» **Questions on the material**
(1) Summarize the passage below in two sentences.
(2) According to the passage below, which camp did Karapo move to in 2013?

» **Passage**
------
Karapo is eloquent when he tells a story and has authoritative voice that commands listeners to pay attention.

“While at the back of the house, working as groundsman, I showed my interest to be a guide and my bosses allowed me to learn,” reveals Karapo.

He says he started understudying the professional guides until he sat for guiding examinations and passed to get a guiding licence.

DDS later enrolled him on management courses that led him to become a trainee assistant manager in a couple of their Camps.

In 2009, he became the camp manager at Leroo La Tau Camp in Makgadikgadi Pans until 2013 when he moved to Xugana Camp in the Okavango Delta.

Karapo explains that managing Leroo La Tau Camp was challenging because it was partly owned by the community and most of the community members were not well versed with tourism businesses.

He says, “I had to educate the community about the importance of tourism, especially sustainable tourism like photographic safaris”.

Karapo says Batswana must take pride in their land and learn the importance of preserving its natural resources because there are many benefits that could be derived from it.

Julia Moshagane is one of the many inspiring women leaders who are running DDS camps and is currently the manager at Camp Xakanaka.

She is the first generation of Hotel and Tourism Batswana graduates who entered the industry before the Botswana’s tertiary institution had such courses.

Moshagane at 47 years still has a ready and charming smile like a true hospitality veteran. She has a welcoming face and talks greatly about life in the bush. “To survive here, in this work, in this bush, in this industry, one has to really love the job and really love the bush too,” she advises.

She says because the job involves workers to be away from their families and friends for periods of over three months, it turns to be very hard for many people to survive it.

“You must have the ability to make strangers be part of your family or make total strangers feel at home,” she says.

Moshagane shared about the peaceful life of working in the bush saying it is much better than the fast costly city life.

 

Tourism supply chain

One of the most contentious issues about Botswana tourism is where does the tourism money really go? DDS is free to share their revenue chain. In a small boardroom in Maun with seven senior managers of DDS – most of them Batswana including Trainee general manager Setch Twiimone (who started by washing the dishes in their DDS Camp but is now responsible for hundreds of staff members), they shared the tourism supply chain.

According to Walter Smith, one of the directors, “all of our money comes down to FNB Maun” where their accounts are held. He says for a tourist to reach Botswana, there are normally three parties involved who make it possible for the user to reach the Okavango Delta, for instance.

There is the Camp at the bottom of the chain that serves the product - safari experience - then there is the Local Tour Operator who sells the product to the Tourism Operator who acts as wholesaler serving various tourism agencies, be it in New York (paying in dollars), Berlin (paying in euro), or Shanghai (paying in yuan). All these operators in the supply chain will get an agreed percentage share of the tourist’s money for the value they added to get the guest to reach Botswana. But at the end the large share of the revenue goes to the product – safari experience – supplier.

“And for us at DDS, that money comes down to FNB Maun for the benefit of Botswana’s economy,” says Smith.
------
» **Supplied data**
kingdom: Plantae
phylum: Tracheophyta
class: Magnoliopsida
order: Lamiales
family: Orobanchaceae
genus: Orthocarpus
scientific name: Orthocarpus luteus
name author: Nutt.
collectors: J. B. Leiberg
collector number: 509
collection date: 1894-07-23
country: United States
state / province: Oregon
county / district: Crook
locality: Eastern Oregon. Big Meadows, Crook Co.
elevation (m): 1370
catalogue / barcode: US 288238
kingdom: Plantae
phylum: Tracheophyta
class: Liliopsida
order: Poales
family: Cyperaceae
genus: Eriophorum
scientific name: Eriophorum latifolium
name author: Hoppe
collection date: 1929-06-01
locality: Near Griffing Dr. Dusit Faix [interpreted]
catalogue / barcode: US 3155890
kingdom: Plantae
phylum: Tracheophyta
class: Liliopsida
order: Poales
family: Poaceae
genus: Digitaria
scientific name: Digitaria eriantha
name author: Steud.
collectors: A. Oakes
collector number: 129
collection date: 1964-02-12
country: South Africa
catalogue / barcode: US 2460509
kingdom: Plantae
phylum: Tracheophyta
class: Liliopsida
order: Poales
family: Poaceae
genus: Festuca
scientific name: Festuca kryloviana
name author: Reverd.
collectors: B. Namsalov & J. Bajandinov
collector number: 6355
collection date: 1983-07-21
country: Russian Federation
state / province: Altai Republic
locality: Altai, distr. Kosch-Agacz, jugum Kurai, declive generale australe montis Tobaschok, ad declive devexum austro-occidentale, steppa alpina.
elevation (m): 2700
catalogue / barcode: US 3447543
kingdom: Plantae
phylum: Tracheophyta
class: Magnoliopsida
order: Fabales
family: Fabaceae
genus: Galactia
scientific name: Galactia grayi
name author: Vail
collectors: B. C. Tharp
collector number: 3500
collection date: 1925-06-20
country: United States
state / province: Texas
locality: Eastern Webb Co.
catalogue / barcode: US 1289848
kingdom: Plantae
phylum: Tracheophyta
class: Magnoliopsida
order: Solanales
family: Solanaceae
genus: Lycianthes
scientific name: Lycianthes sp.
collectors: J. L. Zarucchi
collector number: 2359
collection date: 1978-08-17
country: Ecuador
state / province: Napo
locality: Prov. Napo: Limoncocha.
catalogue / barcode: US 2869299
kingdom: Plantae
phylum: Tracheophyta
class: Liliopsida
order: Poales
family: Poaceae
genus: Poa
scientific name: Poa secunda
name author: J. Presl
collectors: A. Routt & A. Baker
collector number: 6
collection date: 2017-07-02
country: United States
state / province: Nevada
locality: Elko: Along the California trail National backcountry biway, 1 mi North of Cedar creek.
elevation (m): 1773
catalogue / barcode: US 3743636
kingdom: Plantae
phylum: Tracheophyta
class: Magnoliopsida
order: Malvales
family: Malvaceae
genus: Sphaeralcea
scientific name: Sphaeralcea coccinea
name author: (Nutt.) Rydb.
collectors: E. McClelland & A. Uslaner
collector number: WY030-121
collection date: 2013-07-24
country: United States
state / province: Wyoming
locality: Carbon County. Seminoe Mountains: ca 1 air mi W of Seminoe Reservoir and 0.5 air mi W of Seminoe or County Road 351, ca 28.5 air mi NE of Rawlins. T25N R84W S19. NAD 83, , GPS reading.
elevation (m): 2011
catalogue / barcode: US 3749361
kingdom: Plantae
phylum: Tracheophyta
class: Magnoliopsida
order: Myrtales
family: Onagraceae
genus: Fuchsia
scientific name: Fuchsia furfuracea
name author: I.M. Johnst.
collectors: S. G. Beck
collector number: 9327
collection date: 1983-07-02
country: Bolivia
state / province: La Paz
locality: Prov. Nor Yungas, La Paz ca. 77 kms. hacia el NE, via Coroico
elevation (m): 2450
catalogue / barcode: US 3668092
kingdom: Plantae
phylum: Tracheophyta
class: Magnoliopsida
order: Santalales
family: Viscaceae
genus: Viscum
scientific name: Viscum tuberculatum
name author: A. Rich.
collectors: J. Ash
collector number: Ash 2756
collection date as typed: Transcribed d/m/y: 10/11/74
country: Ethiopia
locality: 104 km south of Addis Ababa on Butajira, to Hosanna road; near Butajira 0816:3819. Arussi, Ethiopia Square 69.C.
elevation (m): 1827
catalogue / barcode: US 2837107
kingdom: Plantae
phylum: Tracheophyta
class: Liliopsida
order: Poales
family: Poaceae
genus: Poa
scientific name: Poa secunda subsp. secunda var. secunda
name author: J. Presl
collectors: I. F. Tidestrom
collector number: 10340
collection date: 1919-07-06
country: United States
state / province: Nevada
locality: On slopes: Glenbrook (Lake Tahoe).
------
» **Replies**
(1) Karapo rose from groundsman to licensed guide and then camp manager with DDS, and at Leroo La Tau Camp he had to educate the community that partly owned it about sustainable tourism. Julia Moshagane, manager at Camp Xakanaka, says bush work demands real love of the job and the bush, and DDS managers explained that a tourist's money is shared among a camp, a local tour operator and a tourism operator, with the largest share going to the safari experience supplier and DDS's money coming down to FNB Maun.

(2) He moved to Xugana Camp in the Okavango Delta.